The British Virgin Islands (“BVI”) is the world’s leading offshore corporate domicile and is known for continuously refining its laws to accord with, and improve upon international standards whilst promoting a business oriented framework.
With that in mind and notwithstanding the fact that the principal corporate legislation in the BVI – the BVI Business Companies Act, 2004 (the “Act”) has been a great success, the BVI has recently found room for enhancement of the Act.
The Act will be amended by the BVI Business Companies (Amendment) Act, 2012 which comes into force later this year.

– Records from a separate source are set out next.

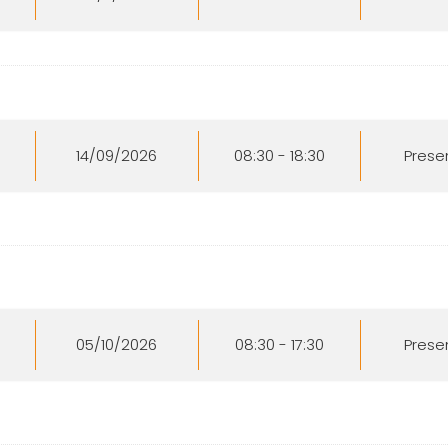
14/09/2026
08:30 - 18:30
Prese
05/10/2026
08:30 - 17:30
Prese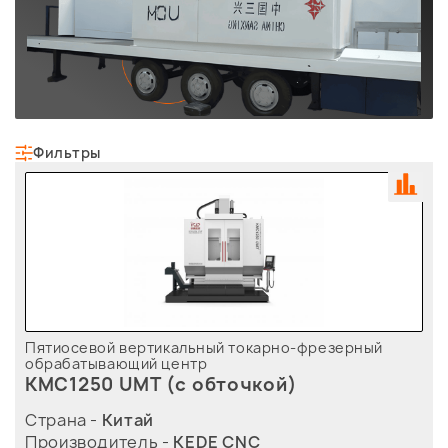
Фильтры
Пятиосевой вертикальный токарно-фрезерный
обрабатывающий центр
KMC1250 UMT (с обточкой)
Страна -
Китай
Производитель -
KEDE CNC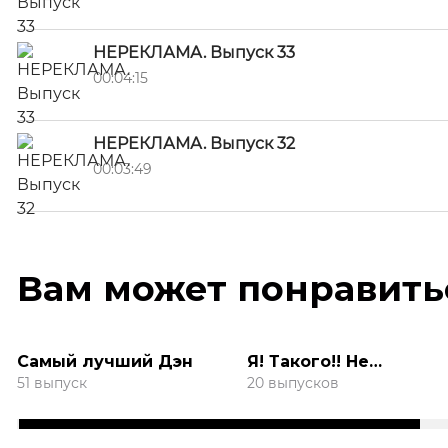
НЕРЕКЛАМА. Выпуск 33
00:04:15
НЕРЕКЛАМА. Выпуск 32
00:03:49
Вам может понравить
Самый лучший Дэн
Я! Такого!! Не
говорил!!!
51 выпуск
20 выпусков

The amendments to the Act will clarify certain issues within the Act and codify some existing practices whilst introducing new principles which users of the jurisdiction will find extremely useful.
The primary changes to be implemented by the Act are as follows:
Company names will be available for re-use on a more generous basis than previously allowed. In addition, the extremely popular system which allows BVI companies to be registered with foreign character names has now been formalised and will therefore continue to be of great importance especially for foreign language clients.
Share class conversion
The conversion of shares of one class into another has now been given greater clarity. The provision introduced expressly allows for the issue of convertible shares with the mechanism for conversion specified in the memorandum and articles.
Under the current regime, bearer shares must be held by an authorised or recognised custodian. The amendment to the Act has now confirmed that the custodian of a bearer share is not regarded as the shareholder. The registered agent must now also maintain some additional information with respect to bearer shares.
Security documents governed by BVI law creating security over shares in BVI companies can now provide that a chargee may exercise their statutory enforcement rights immediately upon the occurrence of a default. Previously there was a moratorium period prior to enforcement.
Alternate directors are now permitted to sign written resolutions (previously they could only attend meetings). This change will make it much easier for companies to carry out business functions quickly where directors are unavailable and have appointed an alternate.
Resignation of registered agent
Registered agents will now be able to rescind a notice of intention to resign (formerly they were unable to). In addition, the amendment to the Act also provides that if a company does not have a registered agent then the members or (if authorised by the memorandum and articles) the directors may appoint one.
It has now been clarified that former directors and senior managers of a company are prohibited from acting as a company’s liquidator. Also to enter into solvent liquidation the company must now be both cash-flow and balance-sheet solvent. The date that a solvent liquidation commences has also been changed to the date of filing of the notice of appointment of a voluntary liquidator rather than the date the resolution appointing the voluntary liquidator is passed.
Companies which are struck off will be deemed to be dissolved after seven (7) years rather than ten (10). The amendment to the Act also gives clarity regarding the restoration of dissolved companies by the court.
Listed companies and funds
Provision has been made for future regulations dealing with record keeping requirements for listed companies and funds. These regulations are intended to compliment and work alongside rules of international stock exchanges and international rules which may be applicable to funds. No timeline has yet been set for the implementation of such regulations.
The above changes are all beneficial to the BVI regime, its current and potential users, and will undoubtedly increase the BVI’s attractiveness as the jurisdiction continues to move from strength to strength as the world’s leading offshore corporate domicile.
This Guide is general in scope and is not intended to be comprehensive. It is not a substitute for legal advice.